• **Quoted passage**:
....................

File systems

Summary

All Linux disks have been converted from ext2 to ext3.

In the longer term, you should switch the large video drives to a file system that explicitly support large files. XFS does a great job with large files. Either one of these may be fine -- there's no big hurry.

Software (sourceforge projects)

• ReiserFS for Windows
• Linux NTFS file system support
• Filesystem in UserspaceFUSE -- see also ntfs-3g, which uses fuse
• Enterprise Volume Management SystemThe EVMS Project
• HFS+ for OSX (tested and works)
• NFSLinux NFS (cf. local page)
• Ext2 File System Driver for NT/2K/XP
• kisoA graphical frontend for KDE 3 for creating, extracting and editing of ISO-Images

Guides

• Optimizing Linux filesystems (October 2003)
• Ext3 usage guide: http://www.zip.com.au/~akpm/linux/ext3/ext3-usage.html
• The brief but informative argument for ext3 (Red Hat, August 2001)
• Juan I. Santos Florido's Linux Gazette Journalling Filesystems review
• File systems for Linux (Fall 2001 -- a quick guide)
• Advanced filesystem implementor's guide (Update (June 2002)
• JFS -- IBM's Journaled File System -- pdf presentation (April 2002)

How to create FAT32 drives

In Linux, issue "cfdisk /dev/sda" and select Type c, which is W95 FAT32 (LBA). The choices are misleadingly called file systems -- these are partition types. Then issue "mkfs.vfat /dev/sda1" and you're done. This is very fast and the resulting drives are automatically detected and mounted by WinXP.

In Windows XP, Right-click on My Computer | Manage | Storage | Disk Management, and then create the partitions -- this is fast and easy. However, formating is a hassle -- WinXP won't give you the option to use anything other than NTFS, at least not on large partitions, although FAT32 supports them. Open a Command shell:

c:\> format /? c:\> format f: /fs:FAT32 /v:1

You may discover WinXP spends an hour appearing to format the drive, and then tells you the partition is too big. For details, see MS format parameters.

File System Comparisons

64-bit file systems

JFS comes out the clear winner in a 64-bit file system benchmarking contest -- the fastest, and with a very low CPU usage.  Ext2 does well, and 64-bit ext3 and XFS poorly (but very well on 32-bit).  Reiser4 64-bit is OK, just not quite as fast. In brief, XFS doesn't seem quite ready for 64-bit systems.

....................

Dataset entries

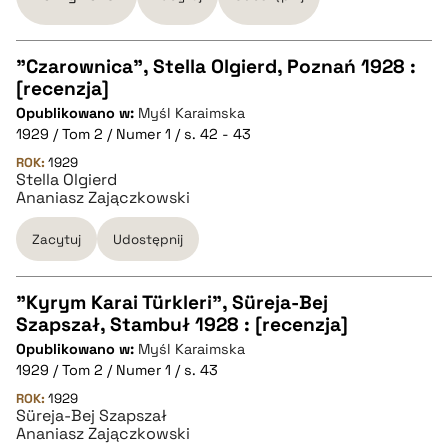
BIBTEX
"Czarownica", Stella Olgierd, Poznań 1928 :
pobierz cytat
[recenzja]
CZYSTY TEKST
Opublikowano w:
Myśl Karaimska
1929 / Tom 2 / Numer 1 / s. 42 - 43
pobierz cytat
ROK:
1929
Stella Olgierd
Ananiasz Zajączkowski
BIBTEX
Zacytuj
Udostępnij
pobierz cytat
"Kyrym Karai Türkleri", Süreja-Bej
Szapszał, Stambuł 1928 : [recenzja]
CZYSTY TEKST
Opublikowano w:
Myśl Karaimska
1929 / Tom 2 / Numer 1 / s. 43
pobierz cytat
ROK:
1929
Süreja-Bej Szapszał
Ananiasz Zajączkowski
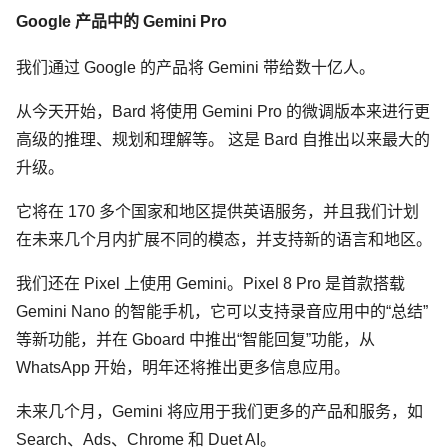
Google 产品中的 Gemini Pro
我们通过 Google 的产品将 Gemini 带给数十亿人。
从今天开始，Bard 将使用 Gemini Pro 的微调版本来进行更
高级的推理、规划和理解等。 这是 Bard 自推出以来最大的
升级。
它将在 170 多个国家和地区提供英语服务，并且我们计划
在未来几个月内扩展不同的模态，并支持新的语言和地区。
我们还在 Pixel 上使用 Gemini。Pixel 8 Pro 是首款搭载
Gemini Nano 的智能手机，它可以支持录音应用中的“总结”
等新功能，并在 Gboard 中推出“智能回复”功能，从
WhatsApp 开始，明年还将推出更多信息应用。
未来几个月，Gemini 将应用于我们更多的产品和服务，如
Search、Ads、Chrome 和 Duet AI。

....................

• **Work instructions**:
In the file systems notes, which partition type should you pick in cfdisk to make a FAT32 drive on Linux?

• **Result for this exercise**:
Type c, which is W95 FAT32 (LBA).